# Brief
Precisely the lines from the one with "View E-statements, or" through the end of the data, both included, must make up the response, each restated word for word.

# Supplied data
□ □ □

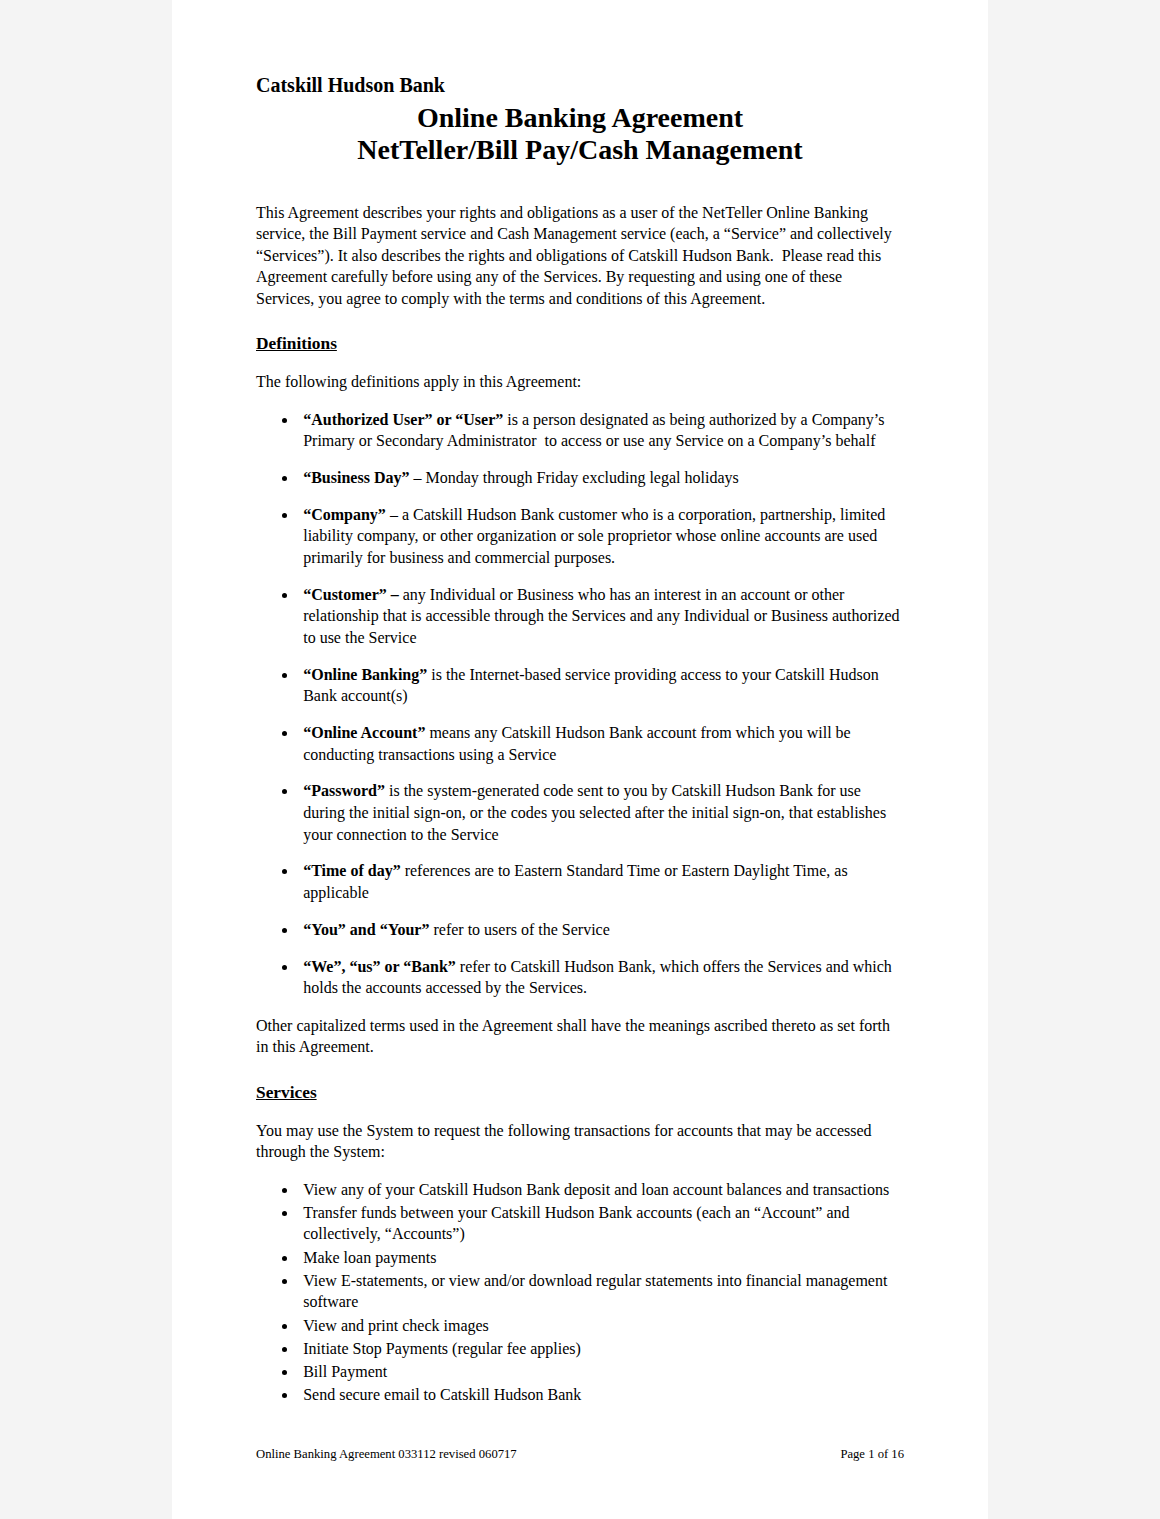Catskill Hudson Bank
Online Banking AgreementNetTeller/Bill Pay/Cash Management
This Agreement describes your rights and obligations as a user of the NetTeller Online Banking service, the Bill Payment service and Cash Management service (each, a “Service” and collectively “Services”). It also describes the rights and obligations of Catskill Hudson Bank. Please read this Agreement carefully before using any of the Services. By requesting and using one of these Services, you agree to comply with the terms and conditions of this Agreement.
Definitions
The following definitions apply in this Agreement:
“Authorized User” or “User” is a person designated as being authorized by a Company’s Primary or Secondary Administrator to access or use any Service on a Company’s behalf
“Business Day” – Monday through Friday excluding legal holidays
“Company” – a Catskill Hudson Bank customer who is a corporation, partnership, limited liability company, or other organization or sole proprietor whose online accounts are used primarily for business and commercial purposes.
“Customer” – any Individual or Business who has an interest in an account or other relationship that is accessible through the Services and any Individual or Business authorized to use the Service
“Online Banking” is the Internet-based service providing access to your Catskill Hudson Bank account(s)
“Online Account” means any Catskill Hudson Bank account from which you will be conducting transactions using a Service
“Password” is the system-generated code sent to you by Catskill Hudson Bank for use during the initial sign-on, or the codes you selected after the initial sign-on, that establishes your connection to the Service
“Time of day” references are to Eastern Standard Time or Eastern Daylight Time, as applicable
“You” and “Your” refer to users of the Service
“We”, “us” or “Bank” refer to Catskill Hudson Bank, which offers the Services and which holds the accounts accessed by the Services.
Other capitalized terms used in the Agreement shall have the meanings ascribed thereto as set forth in this Agreement.
Services
You may use the System to request the following transactions for accounts that may be accessed through the System:
View any of your Catskill Hudson Bank deposit and loan account balances and transactions
Transfer funds between your Catskill Hudson Bank accounts (each an “Account” and collectively, “Accounts”)
Make loan payments
View E-statements, or view and/or download regular statements into financial management software
View and print check images
Initiate Stop Payments (regular fee applies)
Bill Payment
Send secure email to Catskill Hudson Bank
Online Banking Agreement 033112 revised 060717 Page 1 of 16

□ □ □

# Solved exercise
View E-statements, or view and/or download regular statements into financial management software
View and print check images
Initiate Stop Payments (regular fee applies)
Bill Payment
Send secure email to Catskill Hudson Bank
Online Banking Agreement 033112 revised 060717 Page 1 of 16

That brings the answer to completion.